New U.S. Home Sales

Despite a 12.3 percent downward revision to the estimated number of new U.S. homes sold in May, the largest downward revision on record, the seasonally adjusted annual pace of new single-family home sales in the U.S. fell to 406,000 in June, down 8.1 percent from May’s revised pace of 442,000 and 11.5 percent lower versus the pace as measured in June of 2013.

At the same time, the inventory of new single-family homes for sale in the U.S. is 23.1 percent higher on a year-over-year basis and the greatest number of new homes are on the market (197,000) since 2010.

The pace of new single-family home sales as measured in June has averaged 653,000 over the past 50 years and peaked at 1,274,000 in 2005.

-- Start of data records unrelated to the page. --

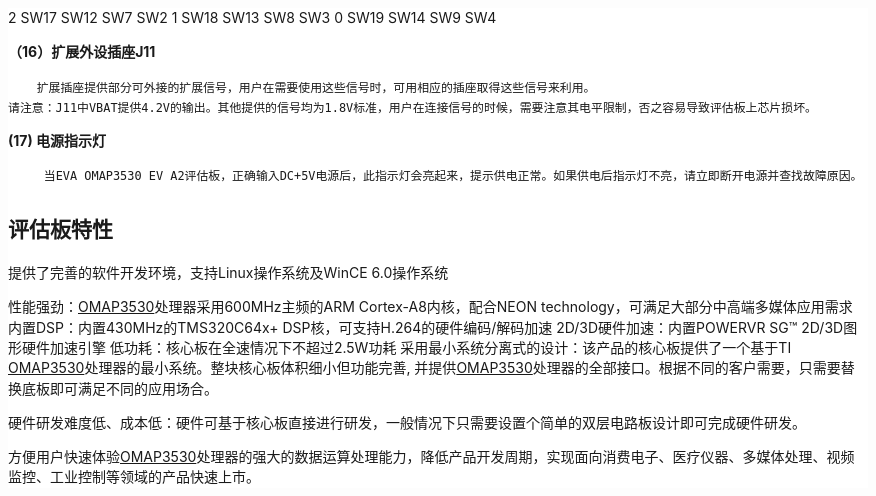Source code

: <tr class="odd">
<td align="left">2</td>
<td align="left">SW17</td>
<td align="left">SW12</td>
<td align="left">SW7</td>
<td align="left">SW2</td>
</tr>
<tr class="even">
<td align="left">1</td>
<td align="left">SW18</td>
<td align="left">SW13</td>
<td align="left">SW8</td>
<td align="left">SW3</td>
</tr>
<tr class="odd">
<td align="left">0</td>
<td align="left">SW19</td>
<td align="left">SW14</td>
<td align="left">SW9</td>
<td align="left">SW4</td>
</tr>
</tbody>
</table>

**（16）扩展外设插座J11**

        扩展插座提供部分可外接的扩展信号，用户在需要使用这些信号时，可用相应的插座取得这些信号来利用。
    请注意：J11中VBAT提供4.2V的输出。其他提供的信号均为1.8V标准，用户在连接信号的时候，需要注意其电平限制，否之容易导致评估板上芯片损坏。

**(17) 电源指示灯**

         当EVA OMAP3530 EV A2评估板，正确输入DC+5V电源后，此指示灯会亮起来，提示供电正常。如果供电后指示灯不亮，请立即断开电源并查找故障原因。



## **评估板特性**

提供了完善的软件开发环境，支持Linux操作系统及WinCE 6.0操作系统

性能强劲：[OMAP3530](http://focus.ti.com/general/docs/gencontent.tsp?contentId=36915&DCMP=OMAP_Feb27_2008&HQS=Other+PR+omap3503pr)处理器采用600MHz主频的ARM
Cortex-A8内核，配合NEON technology，可满足大部分中高端多媒体应用需求
 内置DSP：内置430MHz的TMS320C64x+
DSP核，可支持H.264的硬件编码/解码加速
 2D/3D硬件加速：内置POWERVR SG™ 2D/3D图形硬件加速引擎
 低功耗：核心板在全速情况下不超过2.5W功耗
 采用最小系统分离式的设计：该产品的核心板提供了一个基于TI
[OMAP3530](http://focus.ti.com/general/docs/gencontent.tsp?contentId=36915&DCMP=OMAP_Feb27_2008&HQS=Other+PR+omap3503pr)处理器的最小系统。整块核心板体积细小但功能完善,
并提供[OMAP3530](http://focus.ti.com/general/docs/gencontent.tsp?contentId=36915&DCMP=OMAP_Feb27_2008&HQS=Other+PR+omap3503pr)处理器的全部接口。根据不同的客户需要，只需要替换底板即可满足不同的应用场合。

硬件研发难度低、成本低：硬件可基于核心板直接进行研发，一般情况下只需要设置个简单的双层电路板设计即可完成硬件研发。

方便用户快速体验[OMAP3530](http://focus.ti.com/general/docs/gencontent.tsp?contentId=36915&DCMP=OMAP_Feb27_2008&HQS=Other+PR+omap3503pr)处理器的强大的数据运算处理能力，降低产品开发周期，实现面向消费电子、医疗仪器、多媒体处理、视频监控、工业控制等领域的产品快速上市。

4 thoughts on “New U.S. Home Sales Suddenly Drops Despite More Inventory”
  1. Don’t know how much blame (or praise) a sitting president should get for things like this.

    But I do think this should be seen as a side effect of a policy intended to prop up home (and other asset prices). Keeping prices at a higher level then many can afford is bound to reduce sales. I still expect the industry to eventually react to this by moving to a lower price point.

  2. Well, a few things here:

    Obama didn’t (and still, doesn’t) have all powers to put a Keynesian-type recovery into place. Debt-obsessed Repubs will not have him spend on large forward-thinking infrastructure projects. We need HSR. We need renewable energy. We need to maintain what we have today and that has started crumbling.

    But since he couldn’t, the only way to throw some cash into the economy was RE debt purchase, keeping interest rates pretty low through 85B/month purchases.

    What this has done is help jump-start a very tepid recovery. In theory people should be buying up property like they’re in 2005, but since lending standards are still pretty strict and paychecks are stuck due to a lack of strong pick-up in the real economy, there’s not much that Real Estate can do more to help the economy. If we allowed the average Joe to borrow 120% of property value, we would see RE cash getting into the real economy. But we all know what happens next. Too many houses, not enough other investments, too much debt.

    2003-2006 was about wagging the dog, and we wagged it alright, until the tail fell off. We can’t have it another time, since we haven’t paid the bank’s debts they nicely left us.

    Now the Mid-term elections will tell us if Obama will have more power to really restart the economy the right way. I hope he manages to overcome the incumbent fatigue that will compound the lower economical numbers.